Provided data Start Marker

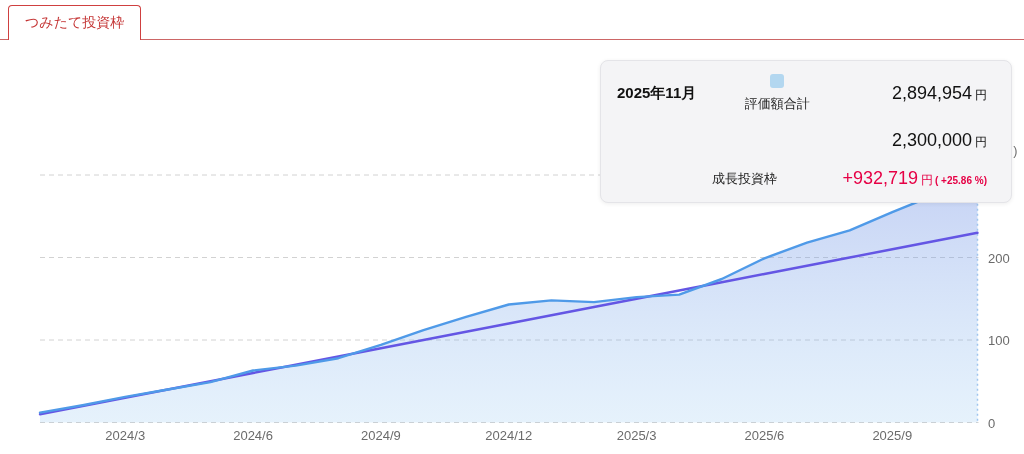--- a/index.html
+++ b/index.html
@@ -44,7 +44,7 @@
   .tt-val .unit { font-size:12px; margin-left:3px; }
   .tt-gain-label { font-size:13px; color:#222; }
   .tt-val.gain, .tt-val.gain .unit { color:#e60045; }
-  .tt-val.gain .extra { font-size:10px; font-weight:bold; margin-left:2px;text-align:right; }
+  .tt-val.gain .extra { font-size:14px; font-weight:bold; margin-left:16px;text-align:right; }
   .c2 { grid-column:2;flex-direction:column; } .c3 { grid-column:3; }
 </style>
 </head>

Provided data End Marker
Provided data Start Marker

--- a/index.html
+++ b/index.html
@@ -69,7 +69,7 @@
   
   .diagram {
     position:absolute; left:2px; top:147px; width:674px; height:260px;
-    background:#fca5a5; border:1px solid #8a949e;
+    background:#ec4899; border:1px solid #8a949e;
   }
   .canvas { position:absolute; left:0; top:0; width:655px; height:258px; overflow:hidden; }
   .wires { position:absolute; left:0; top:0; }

Provided data End Marker
Provided data Start Marker

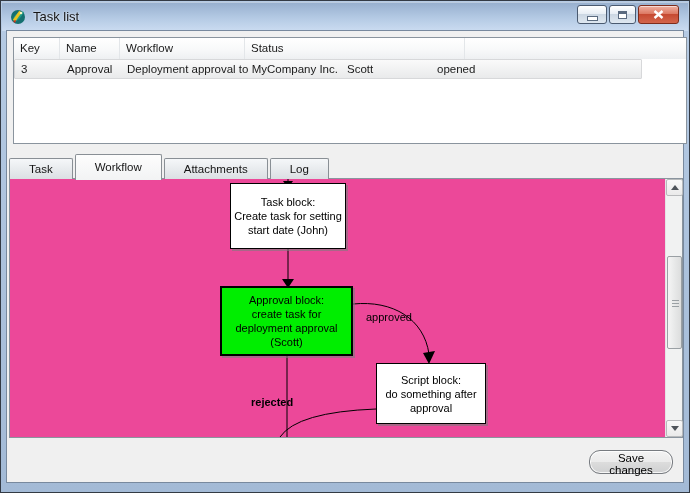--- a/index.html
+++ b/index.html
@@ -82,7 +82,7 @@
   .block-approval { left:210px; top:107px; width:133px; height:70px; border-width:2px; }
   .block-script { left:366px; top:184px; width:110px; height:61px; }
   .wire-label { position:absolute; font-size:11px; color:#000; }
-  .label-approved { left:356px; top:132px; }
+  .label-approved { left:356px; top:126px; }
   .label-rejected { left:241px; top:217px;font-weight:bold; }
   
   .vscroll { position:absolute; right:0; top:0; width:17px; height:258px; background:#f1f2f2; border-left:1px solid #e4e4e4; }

Provided data End Marker

Written task: Scan the records above. Return every line with "position" in it.

Response box:
     position:absolute; left:2px; top:147px; width:674px; height:260px;
   .canvas { position:absolute; left:0; top:0; width:655px; height:258px; overflow:hidden; }
   .wires { position:absolute; left:0; top:0; }
   .wire-label { position:absolute; font-size:11px; color:#000; }
   .vscroll { position:absolute; right:0; top:0; width:17px; height:258px; background:#f1f2f2; border-left:1px solid #e4e4e4; }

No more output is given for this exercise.